── RECORDS FOR THIS EXERCISE

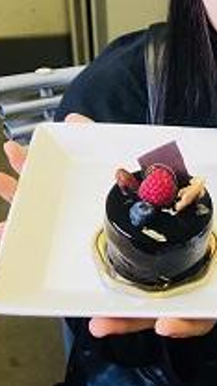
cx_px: 208
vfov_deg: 34.6
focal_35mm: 60
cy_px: 133
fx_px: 614
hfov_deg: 19.6
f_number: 1.8
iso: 25
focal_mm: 4
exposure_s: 1/33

────

◆ TASK TO COMPLETE
Give back all the material exactly, with no pictures.

◆ ANSWER TO THE PROBLEM
cx_px: 208
vfov_deg: 34.6
focal_35mm: 60
cy_px: 133
fx_px: 614
hfov_deg: 19.6
f_number: 1.8
iso: 25
focal_mm: 4
exposure_s: 1/33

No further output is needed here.